### EXERCISE GOAL
Extract every line of text from the data below and reproduce each one without any changes.

[Stored data entries]
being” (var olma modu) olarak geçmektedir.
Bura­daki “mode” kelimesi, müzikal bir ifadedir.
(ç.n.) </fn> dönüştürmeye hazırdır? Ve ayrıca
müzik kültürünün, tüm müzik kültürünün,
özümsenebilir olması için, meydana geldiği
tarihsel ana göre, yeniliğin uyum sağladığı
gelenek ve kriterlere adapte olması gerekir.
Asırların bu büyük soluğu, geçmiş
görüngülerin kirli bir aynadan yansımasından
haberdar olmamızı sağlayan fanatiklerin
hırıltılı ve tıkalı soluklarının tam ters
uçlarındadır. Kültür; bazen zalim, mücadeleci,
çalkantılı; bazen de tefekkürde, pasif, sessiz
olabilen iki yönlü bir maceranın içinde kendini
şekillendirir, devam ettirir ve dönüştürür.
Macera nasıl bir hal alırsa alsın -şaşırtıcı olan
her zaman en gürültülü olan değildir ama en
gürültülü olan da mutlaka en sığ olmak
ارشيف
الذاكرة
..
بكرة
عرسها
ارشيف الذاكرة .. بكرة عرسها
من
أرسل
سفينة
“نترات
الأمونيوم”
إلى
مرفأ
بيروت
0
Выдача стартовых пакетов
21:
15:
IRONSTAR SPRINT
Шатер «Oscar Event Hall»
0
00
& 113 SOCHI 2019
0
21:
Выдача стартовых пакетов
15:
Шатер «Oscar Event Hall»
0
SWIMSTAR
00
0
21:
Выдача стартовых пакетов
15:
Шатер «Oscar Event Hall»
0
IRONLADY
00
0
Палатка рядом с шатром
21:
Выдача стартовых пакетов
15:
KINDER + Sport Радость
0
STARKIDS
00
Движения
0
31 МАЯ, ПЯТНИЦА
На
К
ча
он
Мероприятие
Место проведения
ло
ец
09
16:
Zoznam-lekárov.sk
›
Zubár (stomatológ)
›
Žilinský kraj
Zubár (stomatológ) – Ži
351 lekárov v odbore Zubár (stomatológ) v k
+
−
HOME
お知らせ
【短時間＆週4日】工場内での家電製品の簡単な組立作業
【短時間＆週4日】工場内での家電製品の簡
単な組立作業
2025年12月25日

### SOLUTION FOR THIS PROBLEM
being” (var olma modu) olarak geçmektedir.
Bura­daki “mode” kelimesi, müzikal bir ifadedir.
(ç.n.) </fn> dönüştürmeye hazırdır? Ve ayrıca
müzik kültürünün, tüm müzik kültürünün,
özümsenebilir olması için, meydana geldiği
tarihsel ana göre, yeniliğin uyum sağladığı
gelenek ve kriterlere adapte olması gerekir.
Asırların bu büyük soluğu, geçmiş
görüngülerin kirli bir aynadan yansımasından
haberdar olmamızı sağlayan fanatiklerin
hırıltılı ve tıkalı soluklarının tam ters
uçlarındadır. Kültür; bazen zalim, mücadeleci,
çalkantılı; bazen de tefekkürde, pasif, sessiz
olabilen iki yönlü bir maceranın içinde kendini
şekillendirir, devam ettirir ve dönüştürür.
Macera nasıl bir hal alırsa alsın -şaşırtıcı olan
her zaman en gürültülü olan değildir ama en
gürültülü olan da mutlaka en sığ olmak
ارشيف
الذاكرة
..
بكرة
عرسها
ارشيف الذاكرة .. بكرة عرسها
من
أرسل
سفينة
“نترات
الأمونيوم”
إلى
مرفأ
بيروت
0
Выдача стартовых пакетов
21:
15:
IRONSTAR SPRINT
Шатер «Oscar Event Hall»
0
00
& 113 SOCHI 2019
0
21:
Выдача стартовых пакетов
15:
Шатер «Oscar Event Hall»
0
SWIMSTAR
00
0
21:
Выдача стартовых пакетов
15:
Шатер «Oscar Event Hall»
0
IRONLADY
00
0
Палатка рядом с шатром
21:
Выдача стартовых пакетов
15:
KINDER + Sport Радость
0
STARKIDS
00
Движения
0
31 МАЯ, ПЯТНИЦА
На
К
ча
он
Мероприятие
Место проведения
ло
ец
09
16:
Zoznam-lekárov.sk
›
Zubár (stomatológ)
›
Žilinský kraj
Zubár (stomatológ) – Ži
351 lekárov v odbore Zubár (stomatológ) v k
+
−
HOME
お知らせ
【短時間＆週4日】工場内での家電製品の簡単な組立作業
【短時間＆週4日】工場内での家電製品の簡
単な組立作業
2025年12月25日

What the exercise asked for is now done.